The ninth factor for shoulder dystocia is the use of forceps or a vacuum extractor, most often when there is slow dilation and/or slow descent. This is something which can also be discussed ahead of time. In other words, talk with your doctor about these issues before the emergency occurs.
The use of forceps or vacuum extractors significantly increases the risk of shoulder dystocia. The pelvis is oval shaped, so the widest part of the pelvis is at an oblique angle rather than from top to bottom. These instruments do not shift the baby’s position in the birth canal (as the above-described maneuvers do) so that the shoulders are at the right angle for passage through the pelvis. Instead, they artificially interfere with the delivery process by pulling the baby straight down, preventing any rotation of the shoulders into the angle position, and pulling the shoulders into the top of the pelvis, thereby causing the baby to get stuck.
A shoulder dystocia is an emergency because the baby’s supply of oxygen is reduced when the head is out but the body is still inside. The amount of time that can pass before the onset of brain damage is not precisely known and likely varies depending upon how well oxygenated the baby was before the head delivered. Generally, the interval between delivery of the head or the shoulder can be 10 to 15 minutes before brain injury will occur. At this point, the key to injury avoidance and sound management by the delivery team is to have a delivery plan that is executed calmly without excessive force or traction.

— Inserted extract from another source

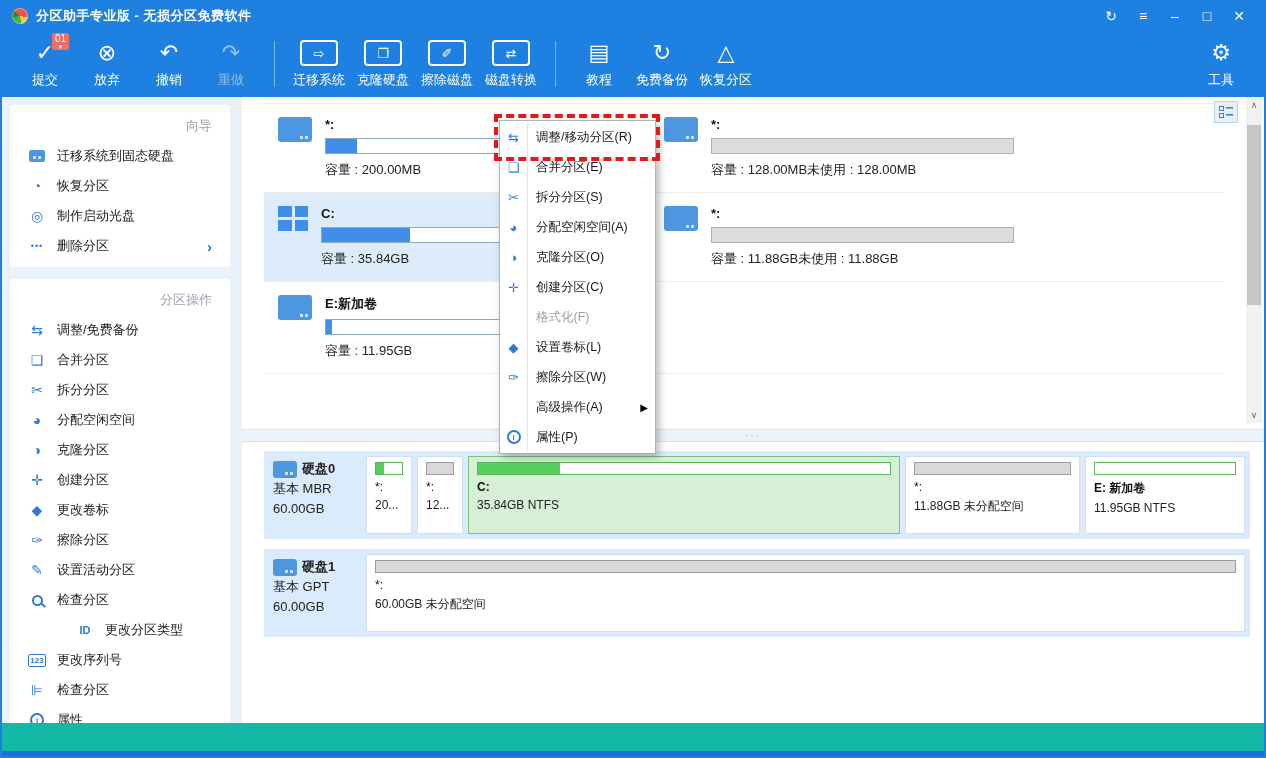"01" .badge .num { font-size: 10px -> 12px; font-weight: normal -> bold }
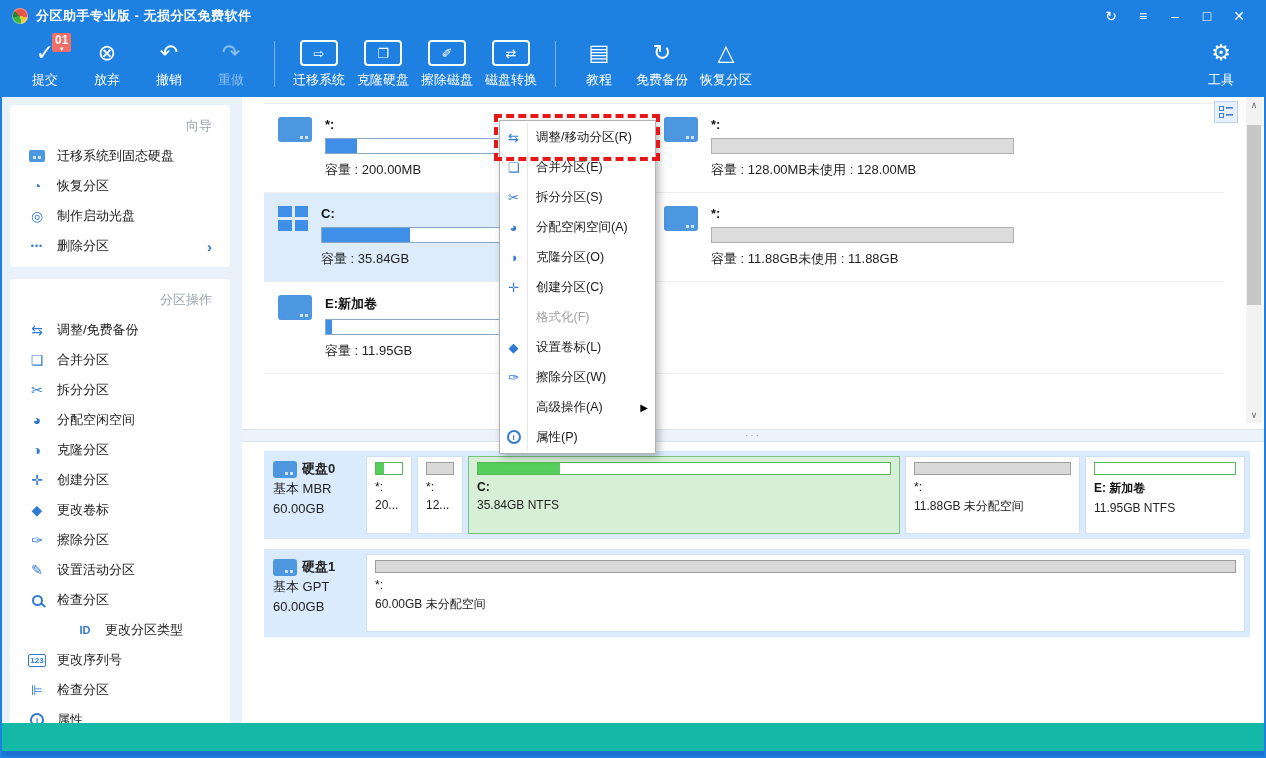"ID" .ic-id { margin-left: 48px -> none }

The primary problem in a shoulder dystocia is that the shoulders are in the straight up/down position rather than at an angle. Doctors are therefore taught specific maneuvers to rotate the baby from that position to the oblique (angled) position. This can be done without injuring the baby. Most protocols call for the nursing staff to put the mother in the McRoberts position, with her legs flexed back toward her chest. The nurses will then apply suprapubic pressure, pushing down at an angle just below the belly button to help the shoulders move into a slanted position.
Other safe maneuvers are available if this approach fails, including pulling the lower arm out then delivering the impacted shoulder, cutting an episiotomy or even using a sling to pull the baby out. Nurses should never apply fundal pressure, where force is applied just below the breast. Fundal pressure simply forces the baby’s shoulder more tightly against the pelvis.
Thus, where there is a size/size mismatch, a c-section is the alternative which eliminates both shoulder dystocia and brachial plexus injury.